De plus, dans le cadre du 19e paquet de sanctions, l'UE a imposé des restrictions sur les transactions crypto pour les citoyens et résidents (personnes physiques et morales) russes. Cela signifie en pratique que toute plateforme crypto doit par défaut leur refuser ses services dès la vérification lors de l'inscription.
En outre, à partir du 25 janvier 2026, l'UE interdit les opérations via le système de paiement « Mir » du Système national de cartes de paiement (NSPK) et le système de paiements rapides (SBP).
Les transactions avec « Rosneft », « Transneft », « Gazpromneft », « Rostec », « Almaz-Antey », « Sovcomflot », « Uralvagonzavod », KAMAZ, PO « Sevmash », la Corporation unifiée de construction aéronautique (UAC), la Corporation unifiée de construction navale (USC) et « Oboronprom » sont interdites. Les constructeurs automobiles « Sollers » et AvtoVAZ sont aussi sur la liste noire. Le holding métallurgique Evraz plc, la société aurifère Polyus, le groupe de transport FESCO (transports multimodaux), la division trading de Lukoil à Dubaï Litasco Middle East, le complexe de construction navale Zvezda et d'autres figurent également parmi les sanctions.
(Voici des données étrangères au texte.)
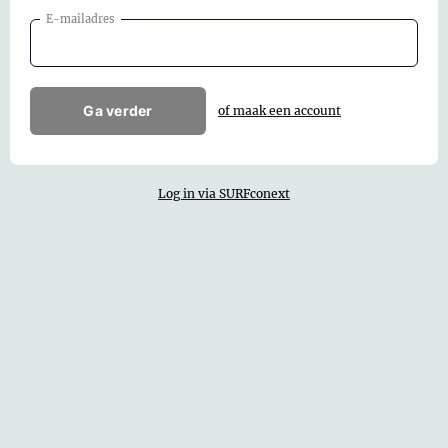
E-mailadres
Ga verder
of maak een account
Log in via SURFconext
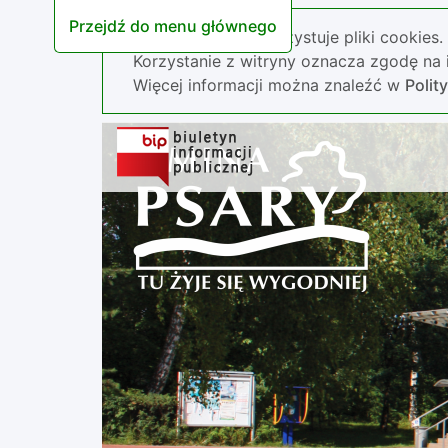
Przejdź do menu głównego
Nasza strona wykorzystuje pliki cookies.
Korzystanie z witryny oznacza zgodę na i
Więcej informacji można znaleźć w
Polit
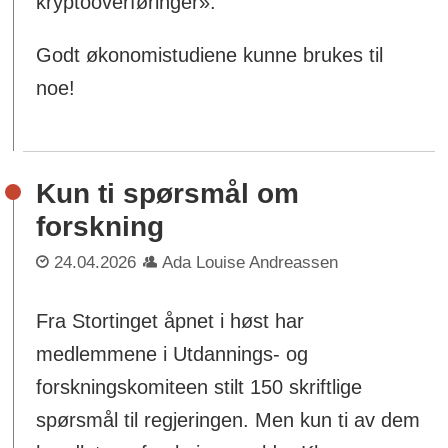
kryptooverføringer».
Godt økonomistudiene kunne brukes til
noe!
Kun ti spørsmål om
forskning
24.04.2026
Ada Louise Andreassen
Fra Stortinget åpnet i høst har
medlemmene i Utdannings- og
forskningskomiteen stilt 150 skriftlige
spørsmål til regjeringen. Men kun ti av dem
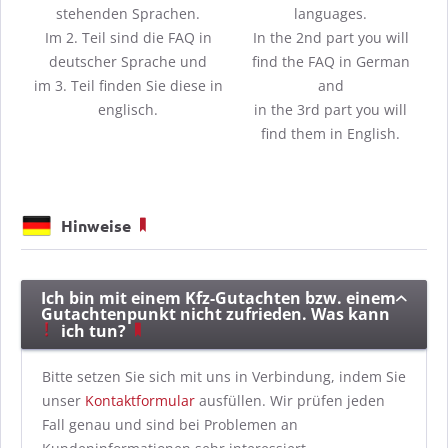
stehenden Sprachen.
languages.
Im 2. Teil sind die FAQ in
In the 2nd part you will
deutscher Sprache und
find the FAQ in German
im 3. Teil finden Sie diese in
and
englisch.
in the 3rd part you will
find them in English.
Hinweise
Ich bin mit einem Kfz-Gutachten bzw. einem
Gutachtenpunkt nicht zufrieden. Was kann
ich tun?
Bitte setzen Sie sich mit uns in Verbindung, indem Sie
unser
Kontaktformular
ausfüllen. Wir prüfen jeden
Fall genau und sind bei Problemen an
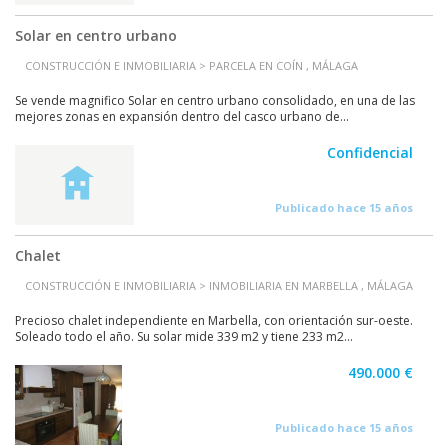
Solar en centro urbano
CONSTRUCCIÓN E INMOBILIARIA > PARCELA EN COÍN , MÁLAGA
Se vende magnifico Solar en centro urbano consolidado, en una de las
mejores zonas en expansión dentro del casco urbano de...
Confidencial
Publicado hace 15 años
Chalet
CONSTRUCCIÓN E INMOBILIARIA > INMOBILIARIA EN MARBELLA , MÁLAGA
Precioso chalet independiente en Marbella, con orientación sur-oeste.
Soleado todo el año. Su solar mide 339 m2 y tiene 233 m2...
490.000 €
Publicado hace 15 años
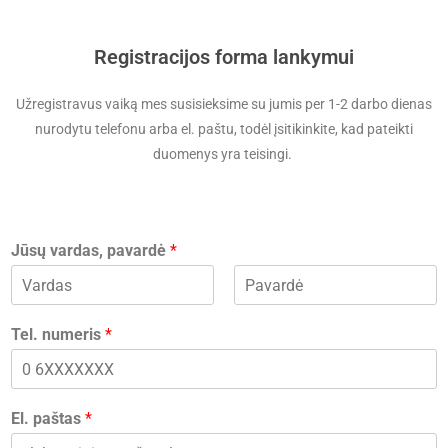
Registracijos forma lankymui
Užregistravus vaiką mes susisieksime su jumis per 1-2 darbo dienas
nurodytu telefonu arba el. paštu, todėl įsitikinkite, kad pateikti
duomenys yra teisingi.
Jūsų vardas, pavardė
*
F
L
i
a
Tel. numeris
*
r
s
s
t
t
El. paštas
*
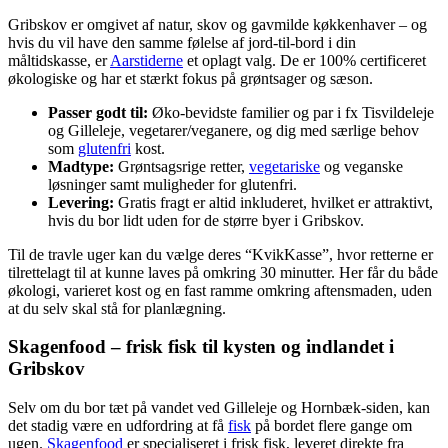
Gribskov er omgivet af natur, skov og gavmilde køkkenhaver – og
hvis du vil have den samme følelse af jord-til-bord i din
måltidskasse, er
Aarstiderne
et oplagt valg. De er 100% certificeret
økologiske og har et stærkt fokus på grøntsager og sæson.
Passer godt til:
Øko-bevidste familier og par i fx Tisvildeleje
og Gilleleje, vegetarer/veganere, og dig med særlige behov
som
glutenfri
kost.
Madtype:
Grøntsagsrige retter,
vegetariske
og veganske
løsninger samt muligheder for glutenfri.
Levering:
Gratis fragt er altid inkluderet, hvilket er attraktivt,
hvis du bor lidt uden for de større byer i Gribskov.
Til de travle uger kan du vælge deres “KvikKasse”, hvor retterne er
tilrettelagt til at kunne laves på omkring 30 minutter. Her får du både
økologi, varieret kost og en fast ramme omkring aftensmaden, uden
at du selv skal stå for planlægning.
Skagenfood – frisk fisk til kysten og indlandet i
Gribskov
Selv om du bor tæt på vandet ved Gilleleje og Hornbæk-siden, kan
det stadig være en udfordring at få
fisk
på bordet flere gange om
ugen.
Skagenfood
er specialiseret i frisk fisk, leveret direkte fra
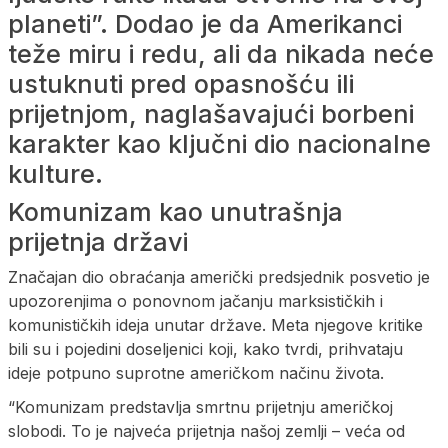
planeti”. Dodao je da Amerikanci
teže miru i redu, ali da nikada neće
ustuknuti pred opasnošću ili
prijetnjom, naglašavajući borbeni
karakter kao ključni dio nacionalne
kulture.
Komunizam kao unutrašnja
prijetnja državi
Značajan dio obraćanja američki predsjednik posvetio je
upozorenjima o ponovnom jačanju marksističkih i
komunističkih ideja unutar države. Meta njegove kritike
bili su i pojedini doseljenici koji, kako tvrdi, prihvataju
ideje potpuno suprotne američkom načinu života.
“Komunizam predstavlja smrtnu prijetnju američkoj
slobodi. To je najveća prijetnja našoj zemlji – veća od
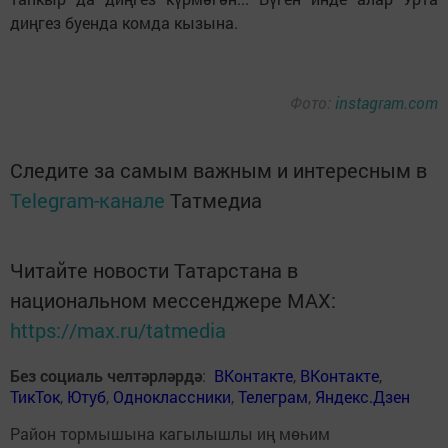
диңгез буенда комда кызына.
Фото:
instagram.com
Следите за самым важным и интересным в
Telegram-канале
Татмедиа
Читайте новости Татарстана в
национальном мессенджере MАХ:
https://max.ru/tatmedia
Без социаль челтәрләрдә
:
ВКонтакте
,
ВКонтакте
,
ТикТок
,
Ютуб
,
Одноклассники
,
Телеграм
,
Яндекс.Дзен
Район тормышына кагылышлы иң мөһим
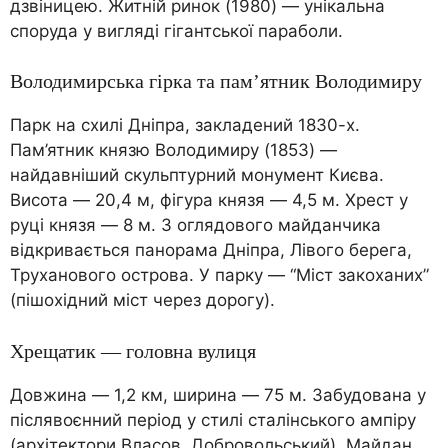
дзвіницею. Житній ринок (1980) — унікальна
споруда у вигляді гігантської параболи.
Володимирська гірка та пам’ятник Володимиру
Парк на схилі Дніпра, закладений 1830-х.
Пам’ятник князю Володимиру (1853) —
найдавніший скульптурний монумент Києва.
Висота — 20,4 м, фігура князя — 4,5 м. Хрест у
руці князя — 8 м. З оглядового майданчика
відкривається панорама Дніпра, Лівого берега,
Труханового острова. У парку — “Міст закоханих”
(пішохідний міст через дорогу).
Хрещатик — головна вулиця
Довжина — 1,2 км, ширина — 75 м. Забудована у
післявоєнний період у стилі сталінського ампіру
(архітектори Власов, Добровольський). Майдан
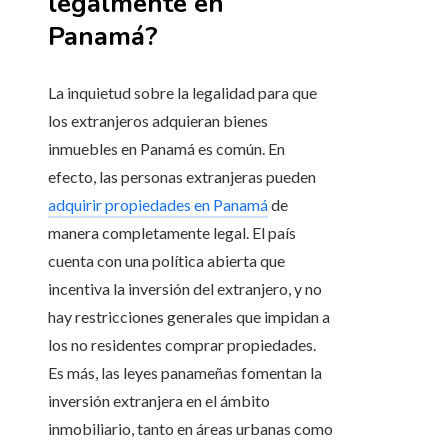
legalmente en
Panamá?
La inquietud sobre la legalidad para que
los extranjeros adquieran bienes
inmuebles en Panamá es común. En
efecto, las personas extranjeras pueden
adquirir propiedades en Panamá
de
manera completamente legal. El país
cuenta con una política abierta que
incentiva la inversión del extranjero, y no
hay restricciones generales que impidan a
los no residentes comprar propiedades.
Es más, las leyes panameñas fomentan la
inversión extranjera en el ámbito
inmobiliario, tanto en áreas urbanas como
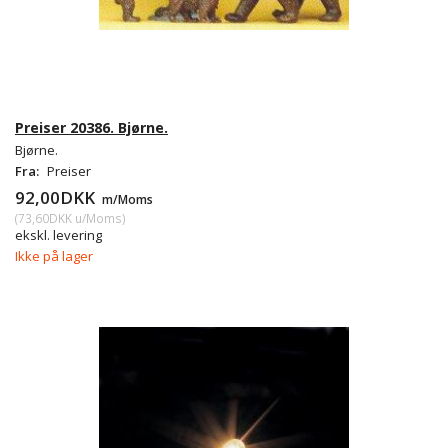
Preiser 20386. Bjørne.
Bjørne.
Fra:
Preiser
92,00DKK
m/Moms
(
73,60DKK
u/Moms
)
ekskl. levering
Ikke på lager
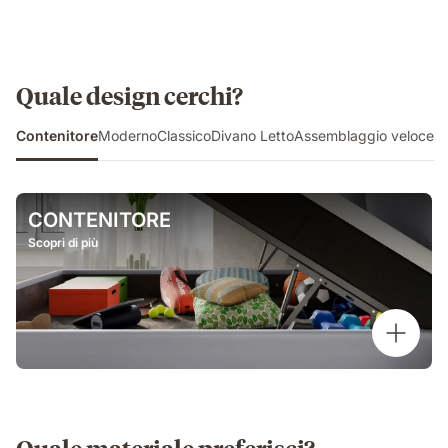
Quale design cerchi?
Contenitore
Moderno
Classico
Divano Letto
Assemblaggio veloce
CONTENITORE
Scopri di più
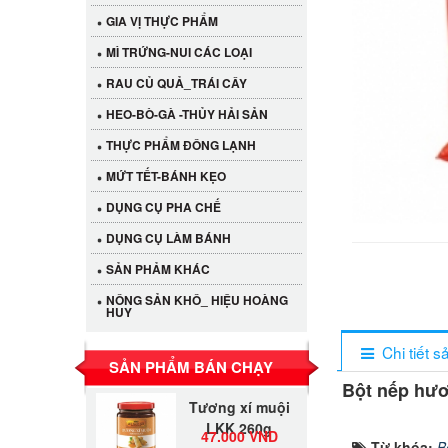
GIA VỊ THỰC PHẨM
MÌ TRỨNG-NUI CÁC LOẠI
RAU CỦ QUẢ_TRÁI CÂY
HEO-BÒ-GÀ -THỦY HẢI SẢN
THỰC PHẨM ĐÔNG LẠNH
MỨT TẾT-BÁNH KẸO
DỤNG CỤ PHA CHẾ
Cần Tây Đà Lạt
DỤNG CỤ LÀM BÁNH
40.000 VND
SẢN PHẢM KHÁC
NÔNG SẢN KHÔ_ HIỆU HOÀNG
HUY
LỐC 12 HỦ
Tương xí muội
530.000 VND
Chi tiết 
LKK 260g
SẢN PHẨM BÁN CHẠY
Bột nếp hươ
Tương xí muội
LKK 260g
47.000 VND
Từ khóa:
B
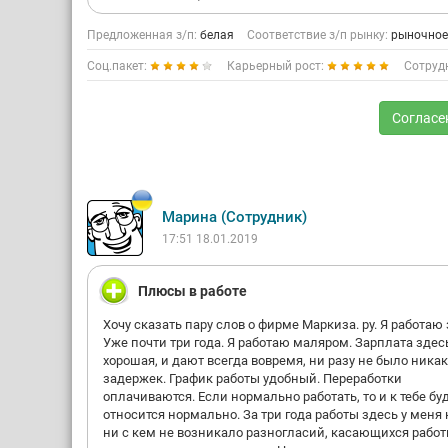
Предложенная з/п:
белая
Соответствие з/п рынку:
рыночное
Соц.пакет:
Карьерный рост:
Сотруд
Согласе
Марина (Сотрудник)
17:51 18.01.2019
Плюсы в работе
Хочу сказать пару слов о фирме Маркиза. ру. Я работаю 
Уже почти три года. Я работаю маляром. Зарплата здес
хорошая, и дают всегда вовремя, ни разу не было ника
задержек. График работы удобный. Переработки
оплачиваются. Если нормально работать, то и к тебе бу
относится нормально. За три года работы здесь у меня 
ни с кем не возникало разногласий, касающихся работ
Pratiquement toutes les entreprises de la liste européenne sont déjà soumises à des sanctions bloquantes américaines – certaines depuis 2014.
La liste de l'UE comprend aussi 117 navires de la « flotte fantôme ». Les agences de voyage européennes se voient interdites d'organiser des voyages touristiques en Russie. Des sanctions personnelles ont été imposées à 20 Russes, parmi lesquels le président d'AvtoVAZ Maksim Sokolov, l'assistant de Medvedev Oleg Osipov, le recteur de la Haute école d'économie Nikita Anisimov, le directeur du fonds « Mémoire historique » Alexandre Dioukov, le chef d'état-major de la « Jeunesse armée » Vladislav Golovin, des ministres régionaux et ombudsmans, ainsi que des dirigeants d'entreprises inscrites sur les listes noires de l'UE. Le nouveau répertoire inclut également le lieutenant-général de l'Armée populaire coréenne Tsa Yeon Bom.
Dans l'ensemble, le coup est sensible et, ce qui est tout aussi important, coordonné. Bien sûr, l'économie russe ne s'effondrera pas à cause de cela, mais les problèmes vont considérablement augmenter – pour le gouvernement, les entreprises et les citoyens ordinaires.
Par exemple, on peut déjà mettre au placard le projet de budget pour l'année prochaine, récemment présenté par le ministère des Finances. Et surtout, avec une telle détermination de Trump, les sanctions seront probablement davantage bloquantes que restrictives, conçues pour le long terme, comme cela a été le cas jusqu'à présent.
Il n'est pas exclu que de nouvelles interdictions suivent bientôt de la part des États-Unis. Quant à l'UE, elle a déjà annoncé la préparation d'un 20e paquet – et il est possible qu'il soit adopté beaucoup plus rapidement que les précédents, car Trump a déjà influencé la position de la Hongrie et de la Slovaquie, principaux opposants aux sanctions énergétiques.
Bien sûr, même la Corée du Nord et Cuba, bien que sous blocus, survivent d'une manière ou d'une autre. Mais c’est vraiment « d'une manière ou d'une autre ».